Authentische Entscheidungen – eine Dreijährige macht es vor

Neulich hat eine knapp Dreijährigen vorgeführt, dass es eigentlich ganz einfach ist, klar und authentisch in Entscheidungen zu sein. Sie sagt nämlich z.B. sehr konsequent an, wer in ihr Zimmer darf, wer nicht und setzt ungebetene Gäste direkt vor die Tür. Dabei ist es egal, ob es sich um den Kindergartenfreund oder die Großeltern handelt. Sie grübelt nicht lange, ob die Leute wiederkommen, sie noch mögen oder sich darüber beschweren, sondern gibt ihre Meinung kund. Das tolle dabei ist, dass ihre Eltern sie darin unterstützen, ihre eigenen Grenzen zu setzen und zu halten.

Nachdem ich das miterlebt habe, frage ich mich nun: Was laden wir als Erwachsene in unser Leben ein? Und wem oder was schließen wir die Tür vor der Nase zu? Trauen wir uns, unserer Intuition, unseren Wünschen oder Überzeugungen dabei zu folgen? Oder geschieht es manchmal, dass wir Situationen, Konstellationen oder wiederkehrende Begegnungen mit Menschen aushalten, obwohl es nicht (mehr) stimmig ist? Wenn wir immer wieder ja sagen und gleichzeitig nein meinen, haben wir bald keinen Platz und keine Kapazität mehr für das, was uns wirklich wichtig ist. Wir treten auf der Stelle, kommen nicht weiter, engen uns ein.

| AUFGABENSTELLUNG |
Setze den Text über authentische Entscheidungen im Anschluss an seinen letzten Satz fort.

| DATENSATZ |

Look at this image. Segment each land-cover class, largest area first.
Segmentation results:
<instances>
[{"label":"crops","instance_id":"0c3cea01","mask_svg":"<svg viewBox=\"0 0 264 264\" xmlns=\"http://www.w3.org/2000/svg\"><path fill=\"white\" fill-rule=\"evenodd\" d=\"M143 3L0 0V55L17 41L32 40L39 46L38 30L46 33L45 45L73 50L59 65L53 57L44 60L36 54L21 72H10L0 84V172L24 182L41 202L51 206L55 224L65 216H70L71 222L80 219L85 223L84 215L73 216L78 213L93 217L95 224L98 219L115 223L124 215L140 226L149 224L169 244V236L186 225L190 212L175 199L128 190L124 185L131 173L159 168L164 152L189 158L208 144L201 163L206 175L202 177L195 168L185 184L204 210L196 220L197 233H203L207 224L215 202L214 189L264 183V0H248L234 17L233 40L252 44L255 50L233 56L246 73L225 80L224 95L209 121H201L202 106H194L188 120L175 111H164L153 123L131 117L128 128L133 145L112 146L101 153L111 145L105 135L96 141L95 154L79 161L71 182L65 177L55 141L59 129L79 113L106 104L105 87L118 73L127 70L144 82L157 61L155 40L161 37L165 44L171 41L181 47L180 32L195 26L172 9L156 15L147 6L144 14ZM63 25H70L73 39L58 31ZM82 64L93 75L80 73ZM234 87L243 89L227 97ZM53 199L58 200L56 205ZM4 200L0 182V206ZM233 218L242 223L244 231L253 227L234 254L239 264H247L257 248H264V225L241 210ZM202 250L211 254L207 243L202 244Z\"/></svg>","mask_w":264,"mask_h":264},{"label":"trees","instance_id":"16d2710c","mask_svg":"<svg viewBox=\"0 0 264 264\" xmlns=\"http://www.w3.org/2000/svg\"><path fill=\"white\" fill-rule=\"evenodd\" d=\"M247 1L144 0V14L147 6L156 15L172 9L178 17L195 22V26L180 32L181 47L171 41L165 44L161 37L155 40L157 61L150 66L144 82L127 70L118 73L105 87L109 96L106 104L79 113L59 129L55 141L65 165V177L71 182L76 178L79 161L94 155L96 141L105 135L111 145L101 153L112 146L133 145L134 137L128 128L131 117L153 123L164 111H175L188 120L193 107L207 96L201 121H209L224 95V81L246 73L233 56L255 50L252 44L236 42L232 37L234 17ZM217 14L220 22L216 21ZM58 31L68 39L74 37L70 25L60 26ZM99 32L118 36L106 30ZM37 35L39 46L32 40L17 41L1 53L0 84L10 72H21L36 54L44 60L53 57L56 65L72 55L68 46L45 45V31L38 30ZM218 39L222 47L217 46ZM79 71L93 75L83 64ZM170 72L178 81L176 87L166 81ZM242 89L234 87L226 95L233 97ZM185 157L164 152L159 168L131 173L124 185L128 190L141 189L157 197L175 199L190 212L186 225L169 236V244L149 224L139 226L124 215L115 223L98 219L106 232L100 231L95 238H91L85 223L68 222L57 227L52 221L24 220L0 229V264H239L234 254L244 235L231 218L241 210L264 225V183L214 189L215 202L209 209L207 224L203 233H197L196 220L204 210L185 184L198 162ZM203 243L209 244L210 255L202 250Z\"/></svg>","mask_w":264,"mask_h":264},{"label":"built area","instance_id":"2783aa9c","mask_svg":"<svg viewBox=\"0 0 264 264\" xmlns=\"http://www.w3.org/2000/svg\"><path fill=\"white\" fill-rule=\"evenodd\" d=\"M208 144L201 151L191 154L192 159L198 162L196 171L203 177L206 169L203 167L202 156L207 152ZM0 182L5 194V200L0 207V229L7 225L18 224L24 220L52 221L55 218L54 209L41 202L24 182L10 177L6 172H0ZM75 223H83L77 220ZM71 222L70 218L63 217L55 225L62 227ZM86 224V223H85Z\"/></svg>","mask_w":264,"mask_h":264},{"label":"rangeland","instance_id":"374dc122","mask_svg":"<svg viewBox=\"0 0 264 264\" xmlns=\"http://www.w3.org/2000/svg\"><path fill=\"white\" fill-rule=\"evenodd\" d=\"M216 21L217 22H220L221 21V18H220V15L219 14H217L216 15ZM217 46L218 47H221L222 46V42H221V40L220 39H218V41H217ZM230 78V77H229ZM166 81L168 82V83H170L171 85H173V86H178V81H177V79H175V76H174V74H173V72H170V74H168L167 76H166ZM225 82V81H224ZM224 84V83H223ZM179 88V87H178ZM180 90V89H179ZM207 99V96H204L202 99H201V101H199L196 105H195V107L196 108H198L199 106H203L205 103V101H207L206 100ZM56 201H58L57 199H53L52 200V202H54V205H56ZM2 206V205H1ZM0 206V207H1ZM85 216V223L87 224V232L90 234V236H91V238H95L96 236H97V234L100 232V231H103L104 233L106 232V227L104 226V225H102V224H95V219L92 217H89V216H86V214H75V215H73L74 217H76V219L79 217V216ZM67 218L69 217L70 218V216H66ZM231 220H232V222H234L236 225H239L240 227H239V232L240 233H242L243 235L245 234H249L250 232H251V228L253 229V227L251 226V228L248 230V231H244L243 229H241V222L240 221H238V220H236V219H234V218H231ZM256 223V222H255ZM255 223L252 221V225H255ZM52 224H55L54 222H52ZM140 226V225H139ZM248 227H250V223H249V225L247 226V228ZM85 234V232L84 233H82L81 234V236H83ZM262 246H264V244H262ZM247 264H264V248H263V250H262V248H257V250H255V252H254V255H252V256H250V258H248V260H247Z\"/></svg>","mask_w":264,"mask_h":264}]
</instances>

| ERGEBNIS |
Ob wir es früher auch gelernt und dann später verlernt haben oder es uns gerade erarbeiten, wünsche ich uns das nötige Feingefühl zu erkennen, was uns gut tut und unser Leben bereichert. Kraft und Mut, entsprechend zu handeln. Und das Vertrauen darin, dass alles gut wird und wir Freiheit gewinnen, wenn wir klar in unseren Entscheidungen sind.